Officiellement, ce sont des objectifs civils comme le rapporte la presse marocaine. Mais, a précisé mon invité, on ne peut pas avoir à sa disposition un outil aussi puissant sans un usage militaire : surveillance des groupes terroristes, du trafic de drogue, et de tout ce qui menace en fin de compte le pays.

Pourquoi cette neutralité entre le Qatar et l’Arabie Saoudite ?

Le Maroc n’a pas voulu soutenir la démarche conjointe de l’Arabie Saoudite, de l’Égypte, des Émirats Arabes Unis et du Bahreïn qui ont exigé – en appliquant un blocus pour faire pression – que Doha change de politique. Or Rabat est beaucoup plus proche, idéologiquement, de ces quatre pays que du Qatar, qui apparait par contre comme un soutien du Hamas, du Hezbollah et un complice de fait de l’Iran : qu’est-ce qui empêche une prise de position marocaine : le poids financier des Qataris ? Le poids politique du PJD ?

Mon invité ne pense pas du tout qu’il faille penser au PJD : la diplomatie du pays reste définie par le Roi, et uniquement par lui.
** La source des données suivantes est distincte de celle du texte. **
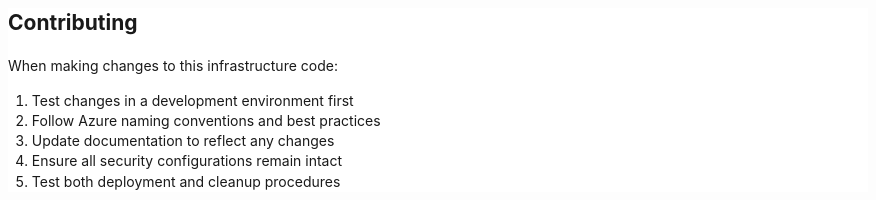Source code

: ## Contributing

When making changes to this infrastructure code:
1. Test changes in a development environment first
2. Follow Azure naming conventions and best practices
3. Update documentation to reflect any changes
4. Ensure all security configurations remain intact
5. Test both deployment and cleanup procedures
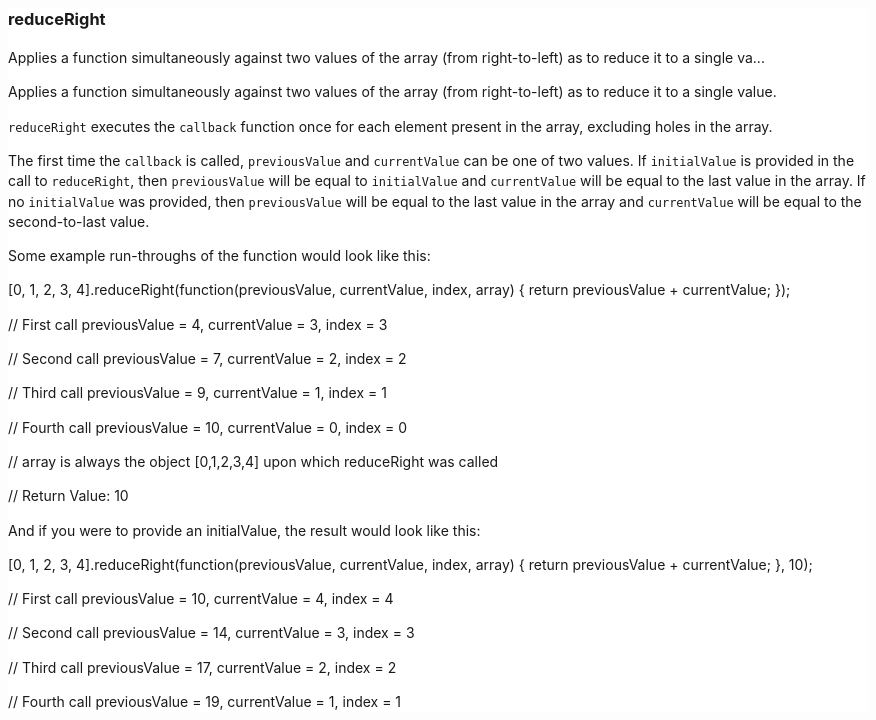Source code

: 
### reduceRight

Applies a function simultaneously against two values of the array
(from right-to-left) as to reduce it to a single va...

Applies a function simultaneously against two values of the array
(from right-to-left) as to reduce it to a single value.

`reduceRight` executes the `callback` function once for each
element present in the array, excluding holes in the array.

The first time the `callback` is called, `previousValue` and
`currentValue` can be one of two values. If `initialValue` is
provided in the call to `reduceRight`, then `previousValue` will be equal to
`initialValue` and `currentValue` will be equal to the last value in
the array. If no `initialValue` was provided, then `previousValue` will
be equal to the last value in the array and `currentValue` will be
equal to the second-to-last value.

Some example run-throughs of the function would look like this:

[0, 1, 2, 3, 4].reduceRight(function(previousValue, currentValue, index, array) {
    return previousValue + currentValue;
});

// First call
previousValue = 4, currentValue = 3, index = 3

// Second call
previousValue = 7, currentValue = 2, index = 2

// Third call
previousValue = 9, currentValue = 1, index = 1

// Fourth call
previousValue = 10, currentValue = 0, index = 0

// array is always the object [0,1,2,3,4] upon which reduceRight was called

// Return Value: 10


And if you were to provide an initialValue, the result would look like this:

[0, 1, 2, 3, 4].reduceRight(function(previousValue, currentValue, index, array) {
    return previousValue + currentValue;
}, 10);

// First call
previousValue = 10, currentValue = 4, index = 4

// Second call
previousValue = 14, currentValue = 3, index = 3

// Third call
previousValue = 17, currentValue = 2, index = 2

// Fourth call
previousValue = 19, currentValue = 1, index = 1
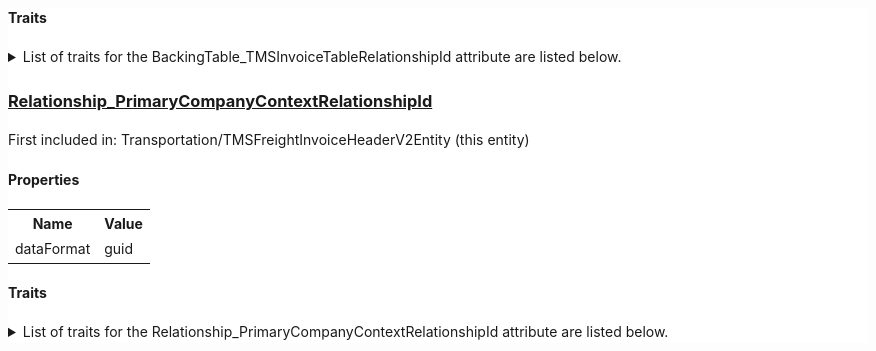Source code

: #### Traits

<details><summary>List of traits for the BackingTable_TMSInvoiceTableRelationshipId attribute are listed below.</summary></details>

### <a href=#Relationship_PrimaryCompanyContextRelationshipId name="Relationship_PrimaryCompanyContextRelationshipId">Relationship_PrimaryCompanyContextRelationshipId</a>

First included in: Transportation/TMSFreightInvoiceHeaderV2Entity (this entity)  

#### Properties

<table><tr><th>Name</th><th>Value</th></tr><tr><td>dataFormat</td><td>guid</td></tr></table>

#### Traits

<details><summary>List of traits for the Relationship_PrimaryCompanyContextRelationshipId attribute are listed below.</summary></details>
Ensuite, le Royaume chérifien est une puissance qui n’agit pas sur ordre, comme l’ont fait de petits pays comme la Mauritanie.

C’est à la fois une question de souveraineté et d’égo. Ensuite, le Maroc veut jouer les médiateurs : le Roi s’est ainsi rendu dans le Golfe pour aller à la fois dans les Émirats Arabes Unis et au Qatar.

Je suis intervenu alors en évoquant la Tunisie, qui semble avoir clairement choisi le Qatar : pour Mustapha Tossa, c’est bien l’illustration du « bras de fer » régional, auquel la neutralité du Maroc permet d’échapper ; l’important est que les pays du Golfe restent unis.

Dernière question, les Qataris peuvent-il changer ? Mon invité a dit croire au succès des différentes médiations qui existent, française, marocaine ou régionales. Il a cité un proverbe arabe : « jamais le sang ne se transforme en eau », et il pense donc que la réconciliation est inévitable.